History of Tidal
Tidal was originally made by Alex McLean (who is writing this bit right now), while a postgrad student in Goldsmiths in London. It started around 2006, with a DSL to explore pattern rotation presented at a 'pecha kucha' inspired event organised by Tom Carden in London (video here, from 15 minute mark, slides here and videos here (for feedback.pl precursor) and here (for the haskell experiment)). This was developed further in 2007 into a system for "computational creativity", used to analyse rhythmic continuation in sound poetry, using Kurt Schwitters' Ursonate as an example (see section 4.1 of my MSc thesis for details). Like the Bol Processor 2 (BP2) software it was inspired by, I started off making it for analysis of rhythmic structure, but quickly switched to making it for synthesis, i.e. for making new musical structure. I can't remember the first time I performed with it, probably not too long after that. We lived fast back then!
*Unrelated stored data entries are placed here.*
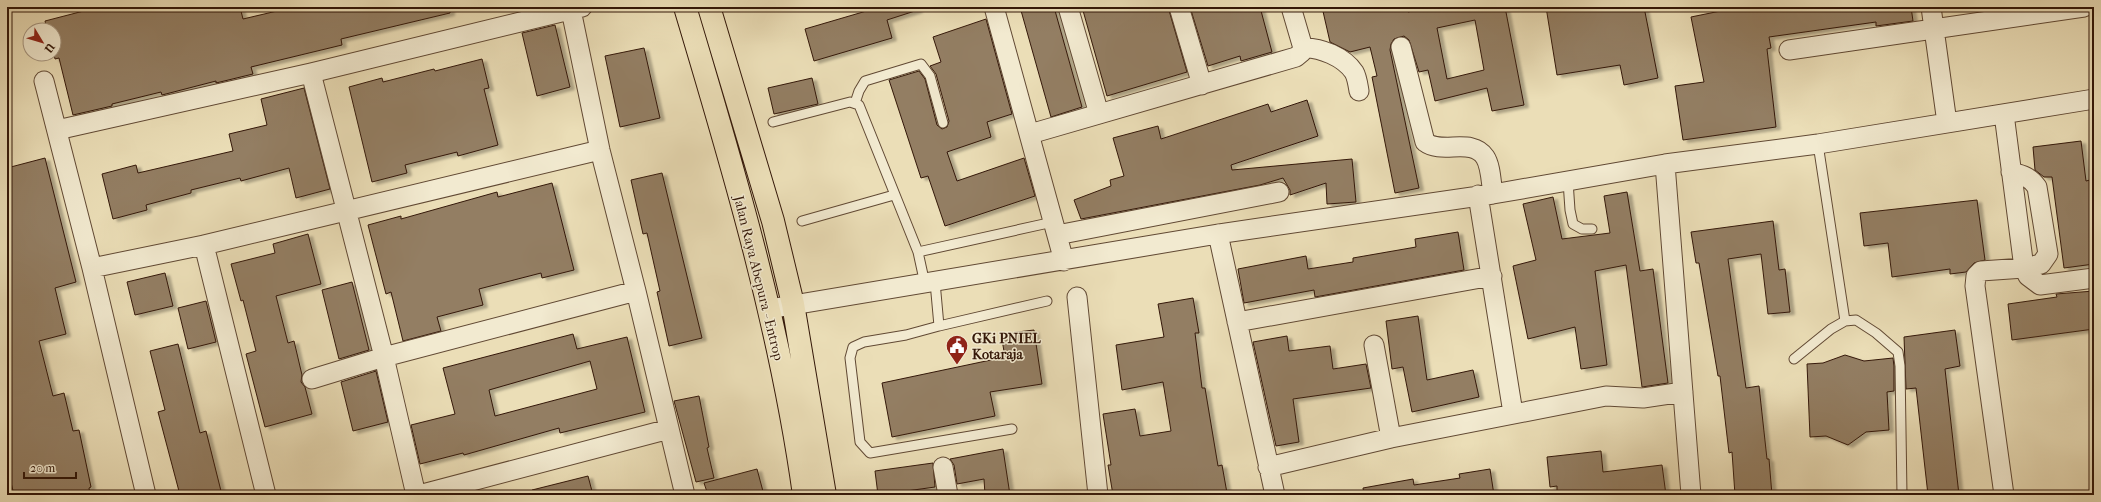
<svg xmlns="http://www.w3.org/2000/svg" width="2101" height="502" font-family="'IM FELL French Canon',serif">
<defs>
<filter id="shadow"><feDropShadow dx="4.5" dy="2.5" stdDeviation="1" flood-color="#0004"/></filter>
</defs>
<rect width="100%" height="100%" fill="#ebdeb7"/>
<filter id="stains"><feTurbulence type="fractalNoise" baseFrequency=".005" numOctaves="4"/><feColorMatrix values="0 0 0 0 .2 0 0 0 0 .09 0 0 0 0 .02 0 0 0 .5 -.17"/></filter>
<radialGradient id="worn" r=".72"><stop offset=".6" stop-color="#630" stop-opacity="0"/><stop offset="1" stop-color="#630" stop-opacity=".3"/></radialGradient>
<!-- building -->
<path fill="#937e63" stroke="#331708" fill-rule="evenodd" filter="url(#shadow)" d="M99,7H240L243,19L294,7H450V13L341,39L342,45L251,67L253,74L216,83V81L162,95L161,92L112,104V106L73,115L59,58L55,59L54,54V30H47L45,21Z
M880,7H917L918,10L887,20L892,38L814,61L805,29Z
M1020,7H1054L1082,107L1051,117Z
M1082,7H1168L1187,72L1107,96Z
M1190,7H1260L1272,52L1241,61L1240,56L1208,66Z
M1322,7H1407L1408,12L1430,7H1505L1524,105L1492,111L1487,88L1435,101L1428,70L1419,72L1409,40L1404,36L1394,39L1391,44L1390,50L1419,188L1395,193L1372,77L1377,76L1370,47L1350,52L1330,42ZM1475,20L1484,70L1447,79L1437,28Z
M1546,7H1644L1658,78L1624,85L1620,65L1557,75Z
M1740,7H1911L1913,21L1876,26V22L1769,37L1771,48L1767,49L1776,127L1683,140L1675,86L1704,82L1691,17Z
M986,19L1012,114L987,122L991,137L947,152L957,181L1024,158L1035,196L945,226L928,176L921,178L889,80L919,71L925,79L937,125L942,129L947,127L949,121L936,74L930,66L941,62L933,37Z
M555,25L570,87L537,96L522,33Z
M644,48L660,118L620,127L605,56Z
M482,59L489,88L484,89L498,145L458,156L457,152L405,165L407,173L372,182L349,87L382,78L383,82L434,69L435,71Z
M812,78L818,104L774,114L768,88Z
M304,88L330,189L296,198L289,168L241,181L240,178L191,190V193L146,205L147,210L113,219L102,174L136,165L138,173L233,151L229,134L267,125L261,99Z
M1307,100L1318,136L1231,165L1232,170L1352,159L1356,202L1327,204L1326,183L1290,195V190L1283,178L1260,185L1081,219L1074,200L1111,186L1110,180L1124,176L1113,138L1158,126L1161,139L1268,104L1271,112Z
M2081,141L2086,181L2094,179V264L2064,268L2052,177H2044L2035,170L2033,147Z
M45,158L76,282L55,288L66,334L39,341L53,396L64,393L73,431L79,430L91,487L89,488L90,495H14L7,466V168Z
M662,173L702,338L669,346L657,292L660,291L647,233L643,234L631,180Z
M552,183L574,270L542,278L541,273L479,289L483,305L437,317L441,331L403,341L391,292L386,294L368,225L401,216V219L497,192L498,197Z
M1627,192L1640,271L1653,269L1668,383L1642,387L1626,265L1595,271L1607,365L1581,369L1575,327L1528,339L1513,266L1536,260L1523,204L1553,197L1562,239L1610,233L1604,196Z
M1977,200L1985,260L1974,263L1966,272L1950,274V269L1892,277L1888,243L1864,246L1860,213Z
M1773,221L1779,270L1785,269L1790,312L1768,314L1761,254L1728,259L1746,388L1759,386L1767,459H1769L1772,495H1735L1732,452L1729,453L1720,376H1718L1699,263H1696L1691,232Z
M1458,232L1464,270L1315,297L1314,290L1244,303L1238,269L1306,256L1308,269L1353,262V258L1416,247L1415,239Z
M308,234L321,284L276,296L288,343L294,341L302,375L301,382L305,387L312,414L265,427L246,354L256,351L243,300L241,301L231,264L275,253L273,244Z
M165,273L173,306L135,315L127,282Z
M352,282L369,350L339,359L322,290Z
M2094,291V329L2012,340L2008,304L2057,297L2056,294Z
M1193,298L1199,333H1195L1202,388H1205L1218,466L1222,465L1227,493L1214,495H1113L1108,465H1111L1103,414L1135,409L1140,436L1171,431L1163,382L1122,390L1116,345L1164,337L1158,304Z
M206,301L216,342L188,349L178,308Z
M1418,316L1427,380L1473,370L1479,397L1412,412L1403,367L1392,369L1386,321Z
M1034,330L1042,384L990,392L995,416L892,437L882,383L1005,357L1001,334Z
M1955,330L1960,366L1945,369L1959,495H1928L1916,388L1906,389L1904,337Z
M573,334L577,349L627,337L645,412L560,433L559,428L464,455L463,453L420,464L411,425L455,414L443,368ZM590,361L597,389L495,416L489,390Z
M1287,336L1289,351L1330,346L1333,369L1366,364L1371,388L1293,399L1299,442L1276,446L1253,342Z
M178,344L200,433L206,431L222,495H180L158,412L165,410L150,351Z
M1845,355L1864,361L1893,358L1894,366V391L1887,392L1889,430L1866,432L1848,445L1826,436L1810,437L1807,364L1823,363Z
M376,371L388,422L353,431L341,382Z
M699,396L709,447L707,448L714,478L696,482L674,401Z
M1003,449L1010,495H985L984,479L957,484L954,465L950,459Z
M1601,451L1603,472L1662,465L1666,495H1557V486L1550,487L1547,457Z
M933,463L935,487L878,495L875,471Z
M757,469L764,495H708L704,483Z
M1490,469L1494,495H1364L1363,488L1413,479L1414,485L1460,478L1459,474Z
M588,476L593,495H533L532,490Z"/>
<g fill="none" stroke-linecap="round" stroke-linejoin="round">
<!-- lane casing -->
<g stroke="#614934" stroke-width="11">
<path id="lane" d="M855,103L859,91L865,81L921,64L930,76L943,123
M773,122L850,102L859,105L918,252
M1818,144L1845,321L1856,320L1876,333L1898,352L1900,366L1902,495
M1568,181L1570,210L1573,224L1582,229H1592
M802,221L894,195
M935,282L939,326L1047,301
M925,284L918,252L1053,222
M939,326L906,335L864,342L853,347L850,358L860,442L870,453L1012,429
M1794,359L1831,329L1845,321"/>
</g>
<!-- street casing -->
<g stroke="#614934" stroke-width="21">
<path id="street" d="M994,7L1064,261
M1068,7L1099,114
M1179,7L1202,85
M1931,7L1947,123
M571,10L600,150L636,291L685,495
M1401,47L1425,142C1442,155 1472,137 1485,157C1491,166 1491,183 1493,194
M1303,48C1320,47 1344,57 1354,72C1357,77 1358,85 1359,91
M1789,50L2084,7
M311,73L384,357L416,495
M44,81L92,268L146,495
M2004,114L2024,268L2028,276L2040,285L2094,278
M57,130L311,73L582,7
M1030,134L1296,57L1302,52L1303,48L1291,7
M1665,164L1691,495
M1478,195L1513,413
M1218,234L1275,495
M1057,235L1279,192
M204,245L266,495
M92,268L204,245L600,150
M1077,297L1098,495
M769,309L1218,234L1493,194L1665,164L1818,144L2094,99
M1237,322L1492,276
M1374,345L1391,438
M312,379L384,357L636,291
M943,467L948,495
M1268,467L1391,438L1606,396L1643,398L1683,392
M419,495L669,429
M2004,495L1975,286L1976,276L1981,271L2024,268L2041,264L2048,254L2037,187C2030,177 2023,175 2011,172"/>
</g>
<!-- highway casing -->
<g stroke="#331708" stroke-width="24">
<path id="highway" d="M685,7C733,167 781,329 804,495
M709,7L773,221L793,304L825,495"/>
</g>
<!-- lane -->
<use href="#lane" stroke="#f2ead0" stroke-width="9"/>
<!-- street -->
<use href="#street" stroke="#f2ead0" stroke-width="19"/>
<!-- highway -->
<use href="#highway" stroke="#ebdeb7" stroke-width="22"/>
</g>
<!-- icons -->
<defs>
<g id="civic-pin" transform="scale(1.15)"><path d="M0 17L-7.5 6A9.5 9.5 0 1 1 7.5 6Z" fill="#8f2418" stroke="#f2ead0"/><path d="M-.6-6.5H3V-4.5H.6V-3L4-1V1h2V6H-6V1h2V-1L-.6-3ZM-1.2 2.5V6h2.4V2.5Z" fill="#fff"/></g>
</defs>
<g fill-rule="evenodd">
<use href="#civic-pin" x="957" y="346"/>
</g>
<g text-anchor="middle" stroke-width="3" stroke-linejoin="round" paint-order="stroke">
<!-- street labels -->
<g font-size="14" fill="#331708" stroke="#f2ead0">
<text transform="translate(759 278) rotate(76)" y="5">Jalan Raya Abepura - Entrop</text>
</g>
<!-- poi labels -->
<g font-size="14" font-weight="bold" fill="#331708" stroke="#f2ead0" text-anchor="start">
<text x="972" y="343">GKi PNIEL<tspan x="972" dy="16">Kotaraja</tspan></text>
</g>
</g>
<!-- margin -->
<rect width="2101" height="502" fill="none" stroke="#ebdeb7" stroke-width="24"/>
<rect x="8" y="8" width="2085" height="486" fill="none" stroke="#331708" stroke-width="2"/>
<rect x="12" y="12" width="2077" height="478" fill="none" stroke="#331708"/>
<!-- north arrow -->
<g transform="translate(42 42) rotate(128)"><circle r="19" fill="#f2ead0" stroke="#a69680"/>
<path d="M0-3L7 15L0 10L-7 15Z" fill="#8f2418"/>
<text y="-6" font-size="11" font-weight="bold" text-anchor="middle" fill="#331708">U</text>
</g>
<!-- scale -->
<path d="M24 472v6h52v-6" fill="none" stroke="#331708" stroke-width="2"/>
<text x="30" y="472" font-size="12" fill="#331708" stroke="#f2ead0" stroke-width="3" paint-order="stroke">20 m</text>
<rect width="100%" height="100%" filter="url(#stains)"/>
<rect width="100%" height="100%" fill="url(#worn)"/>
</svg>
A bit of backstory.. I was mainly performing as part of the band slub (which we started around the year 2000), and prior to that using a system I made for live coding in Perl called feedback.pl, which you can read about in my 2004 article Hacking Perl in Nightclubs. We were (and still are) part of an international live coding collective called TOPLAP.
Anyway I got hooked on exploring pattern with pure functional programming, and Tidal became pretty central to my PhD thesis.. I was lucky enough to be in the position of spending those 3-4 years (2007-2011) reading around, thinking about and writing about what I thought I was doing with it. As well as the afore-mentioned BP2, A short essay by Laurie Spiegel about pattern language was a huge influence.. and I also dreamed of a visuo-spatial interface for it which I still haven't found the time to properly follow up on.
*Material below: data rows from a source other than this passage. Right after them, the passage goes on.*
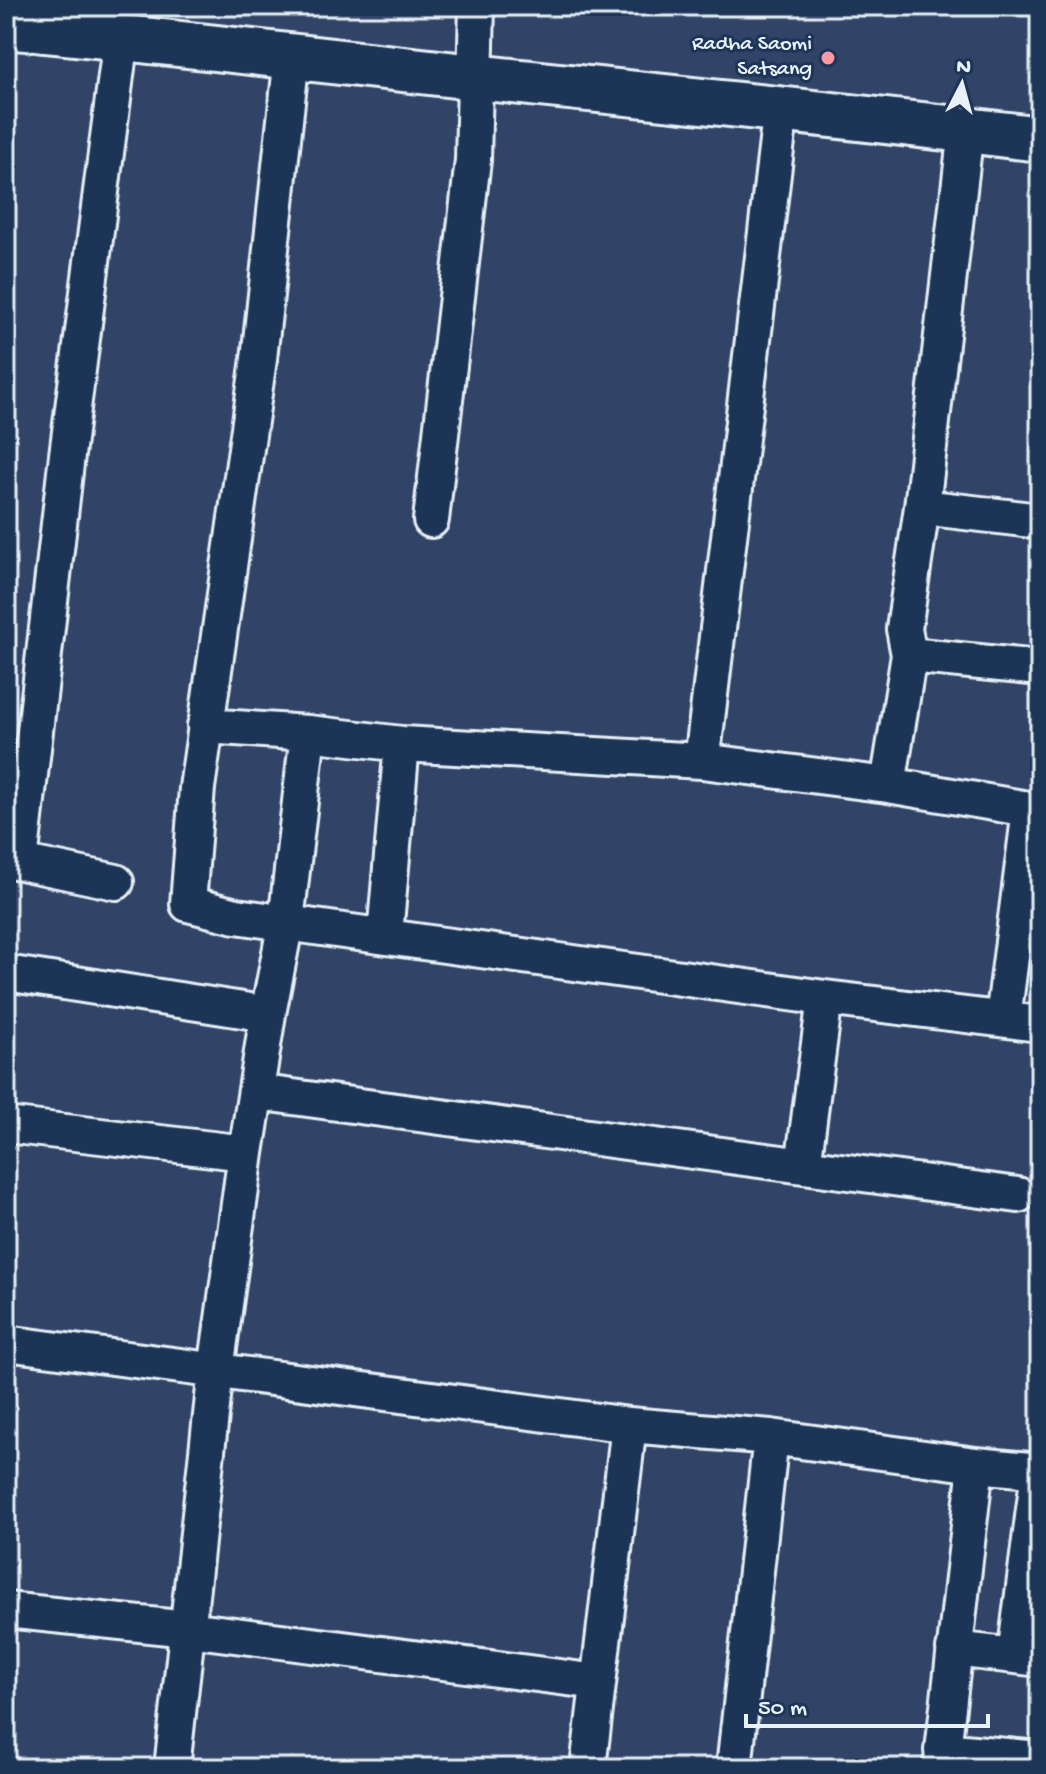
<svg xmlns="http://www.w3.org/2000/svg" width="1046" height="1774" viewBox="0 0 1046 1774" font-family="'Gochi Hand',sans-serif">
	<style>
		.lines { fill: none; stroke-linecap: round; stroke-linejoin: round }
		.street-casing { stroke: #e8f1f8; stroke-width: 40 }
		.secondary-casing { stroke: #e8f1f8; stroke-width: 50 }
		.street { stroke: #1d3557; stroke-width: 34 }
		.secondary { stroke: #1d3557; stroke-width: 44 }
		.poi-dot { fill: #ff9aa2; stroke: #1d3557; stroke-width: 3 }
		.labels { text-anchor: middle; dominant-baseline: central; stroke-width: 6; stroke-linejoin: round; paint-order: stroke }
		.poi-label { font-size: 22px; fill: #e8f1f8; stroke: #1d3557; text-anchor: end }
	</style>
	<rect width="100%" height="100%" fill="#314367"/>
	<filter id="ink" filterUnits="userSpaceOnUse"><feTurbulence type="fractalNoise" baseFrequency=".0125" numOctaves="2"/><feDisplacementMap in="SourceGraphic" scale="16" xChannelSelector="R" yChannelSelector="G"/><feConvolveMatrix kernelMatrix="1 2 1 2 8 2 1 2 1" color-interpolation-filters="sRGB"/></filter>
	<g filter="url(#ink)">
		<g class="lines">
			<g class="street-casing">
				<path id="street" d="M292,56L259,359L197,788L188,904L236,916L825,998L1040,1024
					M922,507L1040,521
					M431,520L473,160L477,6
					M909,655L1040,668
					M205,726L308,733L402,744L702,761L888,785L1040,811
					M702,761L781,108
					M888,785L909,655L904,629L922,507L966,130
					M6,859L116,882
					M20,861L67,455L121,37
					M385,935L402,744
					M6,973L268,1014
					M1003,1019L1030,810
					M256,1092L1018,1195
					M6,1125L246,1153
					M803,1166L825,998
					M6,1343L629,1425L771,1437L976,1465L1040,1471
					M6,1610L188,1629L598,1682
					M954,1649L1040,1659
					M1015,1656L1039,1471
					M942,1750L1040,1759
					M172,1768L216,1370L246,1153L268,1014L286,922L308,733
					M588,1768L629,1425
					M734,1768L771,1437
					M941,1768L976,1465"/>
			</g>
			<g class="secondary-casing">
				<path id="secondary" d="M6,26C163,41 319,60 475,77C663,97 852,116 1040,139"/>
			</g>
			<use href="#street" class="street"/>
			<use href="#secondary" class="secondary"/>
		</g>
	</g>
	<circle class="poi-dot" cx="828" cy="58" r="8"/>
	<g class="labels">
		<g class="poi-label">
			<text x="812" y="45">Radha Saomi<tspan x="812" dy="25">Satsang</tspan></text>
		</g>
	</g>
	<rect width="1046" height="1774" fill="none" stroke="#1d3557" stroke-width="32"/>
	<rect x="16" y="16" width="1014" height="1742" fill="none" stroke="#e8f1f8" stroke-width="3" filter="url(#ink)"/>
	<g transform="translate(962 84) rotate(6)" stroke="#1d3557" stroke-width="6" paint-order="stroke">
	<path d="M0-6L14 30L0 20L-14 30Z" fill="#e8f1f8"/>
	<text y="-12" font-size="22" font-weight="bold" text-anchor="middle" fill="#e8f1f8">N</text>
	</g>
	<path d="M746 1714v12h242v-12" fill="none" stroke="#e8f1f8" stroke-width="4"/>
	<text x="758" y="1714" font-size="24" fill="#e8f1f8" stroke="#1d3557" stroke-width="6" paint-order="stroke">50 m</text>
</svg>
From the start I'd always shared the code for Tidal under a free/open source license, but it wasn't until 2013 I was invited to do a month's residency at Hangar Barcelona supported by L'ull cec that I really had time and pressure to start documenting Tidal. It was there that I did my first proper workshop in TidalCycles, it was a fun time.
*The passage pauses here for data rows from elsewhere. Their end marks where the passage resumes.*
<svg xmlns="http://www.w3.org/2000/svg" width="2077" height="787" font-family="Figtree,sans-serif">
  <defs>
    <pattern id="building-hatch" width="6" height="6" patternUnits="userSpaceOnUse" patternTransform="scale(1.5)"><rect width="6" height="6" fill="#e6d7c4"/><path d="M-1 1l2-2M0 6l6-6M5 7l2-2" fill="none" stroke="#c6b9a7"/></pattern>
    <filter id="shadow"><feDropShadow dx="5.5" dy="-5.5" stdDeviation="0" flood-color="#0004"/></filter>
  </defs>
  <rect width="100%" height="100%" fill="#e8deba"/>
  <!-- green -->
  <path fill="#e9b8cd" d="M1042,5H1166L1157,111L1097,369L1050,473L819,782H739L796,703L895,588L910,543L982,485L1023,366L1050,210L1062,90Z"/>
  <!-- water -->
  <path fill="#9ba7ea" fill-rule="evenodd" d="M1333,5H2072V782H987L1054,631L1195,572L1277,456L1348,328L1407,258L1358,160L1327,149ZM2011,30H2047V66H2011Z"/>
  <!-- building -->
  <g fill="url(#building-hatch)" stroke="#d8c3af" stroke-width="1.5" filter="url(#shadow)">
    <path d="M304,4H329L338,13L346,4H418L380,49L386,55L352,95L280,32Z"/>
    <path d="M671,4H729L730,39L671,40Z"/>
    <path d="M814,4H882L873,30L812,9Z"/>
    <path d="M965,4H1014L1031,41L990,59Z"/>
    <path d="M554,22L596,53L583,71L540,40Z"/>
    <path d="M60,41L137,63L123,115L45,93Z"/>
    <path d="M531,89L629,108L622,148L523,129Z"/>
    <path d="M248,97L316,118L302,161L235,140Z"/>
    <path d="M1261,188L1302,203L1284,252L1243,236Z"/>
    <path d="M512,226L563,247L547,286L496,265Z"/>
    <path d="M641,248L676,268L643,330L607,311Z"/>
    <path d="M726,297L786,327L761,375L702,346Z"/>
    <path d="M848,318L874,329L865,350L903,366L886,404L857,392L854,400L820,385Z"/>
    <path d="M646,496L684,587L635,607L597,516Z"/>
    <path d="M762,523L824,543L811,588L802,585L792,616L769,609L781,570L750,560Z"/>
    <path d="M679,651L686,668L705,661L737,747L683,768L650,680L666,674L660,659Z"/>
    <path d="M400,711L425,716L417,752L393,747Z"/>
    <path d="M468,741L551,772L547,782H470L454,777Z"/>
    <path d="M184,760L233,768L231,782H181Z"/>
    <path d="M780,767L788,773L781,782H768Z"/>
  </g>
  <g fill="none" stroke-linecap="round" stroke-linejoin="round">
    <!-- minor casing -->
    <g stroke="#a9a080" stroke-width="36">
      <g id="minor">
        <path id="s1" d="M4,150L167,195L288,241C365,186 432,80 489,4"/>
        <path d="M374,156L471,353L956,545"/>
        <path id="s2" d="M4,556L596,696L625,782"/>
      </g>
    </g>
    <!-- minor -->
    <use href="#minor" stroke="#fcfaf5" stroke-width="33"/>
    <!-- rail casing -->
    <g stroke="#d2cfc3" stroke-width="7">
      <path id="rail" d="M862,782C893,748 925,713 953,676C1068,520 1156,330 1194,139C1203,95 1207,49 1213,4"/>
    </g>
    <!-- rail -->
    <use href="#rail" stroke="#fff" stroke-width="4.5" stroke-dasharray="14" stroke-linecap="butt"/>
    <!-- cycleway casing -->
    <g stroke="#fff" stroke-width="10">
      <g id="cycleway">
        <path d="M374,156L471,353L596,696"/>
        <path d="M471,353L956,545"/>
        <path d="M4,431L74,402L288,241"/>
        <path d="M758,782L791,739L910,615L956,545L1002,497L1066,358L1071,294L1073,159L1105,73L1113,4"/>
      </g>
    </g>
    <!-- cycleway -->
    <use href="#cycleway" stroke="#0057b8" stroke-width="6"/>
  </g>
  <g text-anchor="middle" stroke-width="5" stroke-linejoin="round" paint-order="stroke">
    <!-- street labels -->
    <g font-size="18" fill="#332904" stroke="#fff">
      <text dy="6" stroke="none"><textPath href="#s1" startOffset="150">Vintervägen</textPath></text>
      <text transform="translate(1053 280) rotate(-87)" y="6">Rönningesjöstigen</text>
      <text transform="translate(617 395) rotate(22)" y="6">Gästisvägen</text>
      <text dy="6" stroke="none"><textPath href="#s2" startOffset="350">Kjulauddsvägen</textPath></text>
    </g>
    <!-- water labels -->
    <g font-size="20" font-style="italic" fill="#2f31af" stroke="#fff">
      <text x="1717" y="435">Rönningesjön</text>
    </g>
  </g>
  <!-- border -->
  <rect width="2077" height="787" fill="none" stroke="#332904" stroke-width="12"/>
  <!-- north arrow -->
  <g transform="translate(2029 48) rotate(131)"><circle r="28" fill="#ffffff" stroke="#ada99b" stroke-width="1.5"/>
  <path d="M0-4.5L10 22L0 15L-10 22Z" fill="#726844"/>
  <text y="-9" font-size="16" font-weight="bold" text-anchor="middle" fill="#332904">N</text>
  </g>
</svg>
From there it wasn't long until Mike Hodnick discovered Tidal, and started his intensive 365 tidal patterns project. The first person to do something often gets the credit, but I like the idea that it's the second person to get into something who's really making the leap. So thanks to Mike and all the amazing people who've followed in making Tidal their own.
SuperDirt is also part of the story.. Julian Rohrhuber started this project in 2015, to replace the software sampler that came out of Slub with a souped-up version of it based in SuperCollider with all of the amazing audio processing stuff it offers. Plus people like Lennart and Ben Gold for jumping into the source to add new features. It really feels like a proper free/open source project now.
Also great to see people like Alexandra Cardenas, CNDSD, Calum Gunn, Heavy Lifting, Yecto, Miri Kat, Tadokoro, Lil Data etc, etc (this could be a looong list which I probably shouldn't have started) taking Tidal into exciting new territory all the time.
Feel free to add your history here!!